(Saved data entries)
----------------------------------------

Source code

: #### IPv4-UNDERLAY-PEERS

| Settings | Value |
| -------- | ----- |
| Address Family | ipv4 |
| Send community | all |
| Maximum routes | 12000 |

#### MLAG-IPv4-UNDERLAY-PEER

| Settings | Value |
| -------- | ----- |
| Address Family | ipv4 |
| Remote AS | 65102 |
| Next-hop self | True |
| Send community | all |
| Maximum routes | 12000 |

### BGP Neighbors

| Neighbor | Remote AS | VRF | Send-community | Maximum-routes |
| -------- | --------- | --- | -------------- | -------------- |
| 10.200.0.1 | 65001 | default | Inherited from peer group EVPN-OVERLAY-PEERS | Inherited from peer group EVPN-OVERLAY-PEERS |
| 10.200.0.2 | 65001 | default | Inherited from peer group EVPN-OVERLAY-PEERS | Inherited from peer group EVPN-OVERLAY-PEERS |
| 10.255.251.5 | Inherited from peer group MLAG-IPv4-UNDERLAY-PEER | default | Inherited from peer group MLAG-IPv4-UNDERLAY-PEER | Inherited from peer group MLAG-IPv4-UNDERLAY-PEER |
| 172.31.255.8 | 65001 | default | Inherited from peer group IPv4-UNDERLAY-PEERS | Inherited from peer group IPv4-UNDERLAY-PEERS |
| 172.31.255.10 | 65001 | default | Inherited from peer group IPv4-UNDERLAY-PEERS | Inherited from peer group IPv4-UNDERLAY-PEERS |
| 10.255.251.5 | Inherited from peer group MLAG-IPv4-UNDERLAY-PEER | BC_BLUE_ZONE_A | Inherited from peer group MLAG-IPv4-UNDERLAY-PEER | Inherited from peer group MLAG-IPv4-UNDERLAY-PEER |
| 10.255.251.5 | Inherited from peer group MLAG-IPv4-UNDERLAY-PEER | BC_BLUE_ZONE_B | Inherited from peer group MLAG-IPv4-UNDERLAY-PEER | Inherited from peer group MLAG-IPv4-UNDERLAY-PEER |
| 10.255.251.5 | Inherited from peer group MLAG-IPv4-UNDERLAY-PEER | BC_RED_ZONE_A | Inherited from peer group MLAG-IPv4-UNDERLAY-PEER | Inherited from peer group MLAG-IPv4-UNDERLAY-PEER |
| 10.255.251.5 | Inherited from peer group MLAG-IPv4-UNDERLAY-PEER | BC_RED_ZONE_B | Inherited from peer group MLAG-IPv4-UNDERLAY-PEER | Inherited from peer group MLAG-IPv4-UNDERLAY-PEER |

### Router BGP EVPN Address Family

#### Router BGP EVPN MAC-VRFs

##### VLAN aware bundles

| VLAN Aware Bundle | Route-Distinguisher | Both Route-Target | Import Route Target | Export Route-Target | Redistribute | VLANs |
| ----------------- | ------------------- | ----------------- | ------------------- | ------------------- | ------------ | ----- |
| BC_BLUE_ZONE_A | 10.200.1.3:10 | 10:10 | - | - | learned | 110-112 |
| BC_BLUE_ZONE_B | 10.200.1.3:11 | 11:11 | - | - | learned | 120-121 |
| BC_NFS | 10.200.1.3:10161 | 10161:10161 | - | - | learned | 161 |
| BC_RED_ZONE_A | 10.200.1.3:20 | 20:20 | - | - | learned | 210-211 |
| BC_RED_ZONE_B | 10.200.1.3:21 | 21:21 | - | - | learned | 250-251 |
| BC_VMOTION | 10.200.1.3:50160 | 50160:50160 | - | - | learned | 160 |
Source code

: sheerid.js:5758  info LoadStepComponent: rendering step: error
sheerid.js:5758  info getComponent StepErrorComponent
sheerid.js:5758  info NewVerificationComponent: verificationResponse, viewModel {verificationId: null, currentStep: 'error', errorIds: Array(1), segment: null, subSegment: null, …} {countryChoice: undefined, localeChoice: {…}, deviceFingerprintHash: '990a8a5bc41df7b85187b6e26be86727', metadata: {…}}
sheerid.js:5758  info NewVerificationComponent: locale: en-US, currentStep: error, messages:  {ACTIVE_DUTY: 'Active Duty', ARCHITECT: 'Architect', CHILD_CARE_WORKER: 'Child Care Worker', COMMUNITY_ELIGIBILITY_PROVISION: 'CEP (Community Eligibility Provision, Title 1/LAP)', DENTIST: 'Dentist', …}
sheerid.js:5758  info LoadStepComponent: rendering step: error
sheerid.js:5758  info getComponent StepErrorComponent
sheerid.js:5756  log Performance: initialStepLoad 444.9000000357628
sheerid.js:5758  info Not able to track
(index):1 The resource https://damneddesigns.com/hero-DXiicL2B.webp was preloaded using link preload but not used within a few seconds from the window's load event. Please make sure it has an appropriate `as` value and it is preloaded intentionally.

----------------------------------------

# [Task]
Pull out every line in the items above that contains the word "rendering", matching its case exactly.

# [Written response]
: sheerid.js:5758  info LoadStepComponent: rendering step: error
sheerid.js:5758  info LoadStepComponent: rendering step: error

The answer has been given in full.